---------- Information given ----------

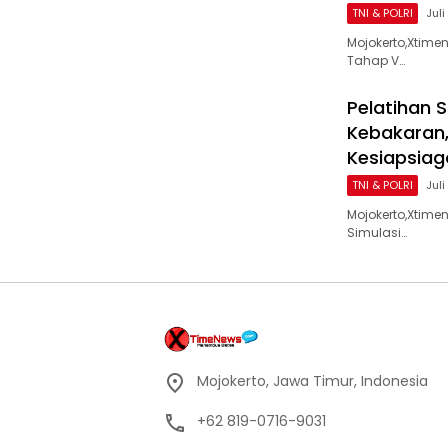
TNI & POLRI
Juli
Mojokerto,Xtim
Tahap V…
Pelatihan 
Kebakaran,
Kesiapsiag
TNI & POLRI
Juli
Mojokerto,Xtime
Simulasi…
Mojokerto, Jawa Timur, Indonesia
+62 819-0716-9031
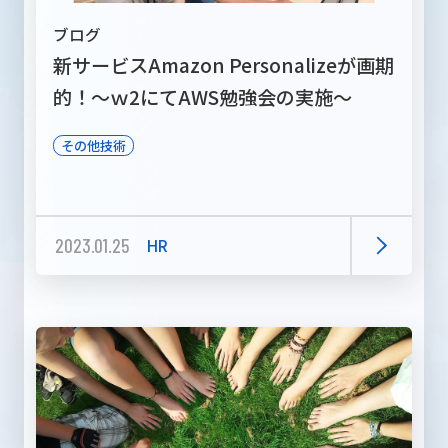
ブログ
新サービスAmazon Personalizeが画期
的！～ｗ2にてAWS勉強会の実施～
その他技術
2023.01.25
HR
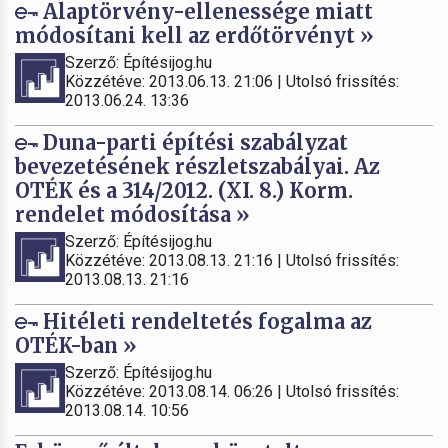
Alaptörvény-ellenessége miatt
módosítani kell az erdőtörvényt »
Szerző: Építésijog.hu
Közzétéve: 2013.06.13. 21:06 | Utolsó frissítés:
2013.06.24. 13:36
Duna-parti építési szabályzat
bevezetésének részletszabályai. Az
OTÉK és a 314/2012. (XI. 8.) Korm.
rendelet módosítása »
Szerző: Építésijog.hu
Közzétéve: 2013.08.13. 21:16 | Utolsó frissítés:
2013.08.13. 21:16
Hitéleti rendeltetés fogalma az
OTÉK-ban »
Szerző: Építésijog.hu
Közzétéve: 2013.08.14. 06:26 | Utolsó frissítés:
2013.08.14. 10:56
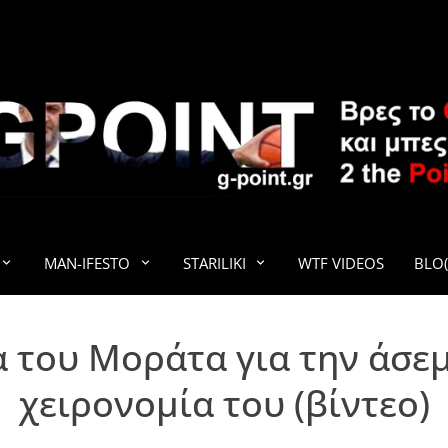
G-POINT
MAN-IFESTO
STARILIKI
WTF VIDEOS
BLO(
 του Μοράτα για την άσε
χειρονομία του (βίντεο)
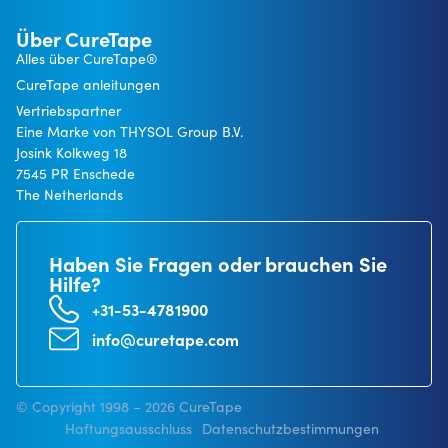
Über CureTape
Alles über CureTape®
CureTape anleitungen
Vertriebspartner
Eine Marke von THYSOL Group B.V.
Josink Kolkweg 18
7545 PR Enschede
The Netherlands
Haben Sie Fragen oder brauchen Sie
Hilfe?
+31-53-4781900
info@curetape.com
© Copyright 1998 – 2026 CureTape
Haftungsausschluss
Datenschutzbestimmungen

----------

» **Exercise details**
Count the lines of the listing above that contain the string "Mojokerto", with case counting, and reply with only that number.

» **Response for this exercise**
3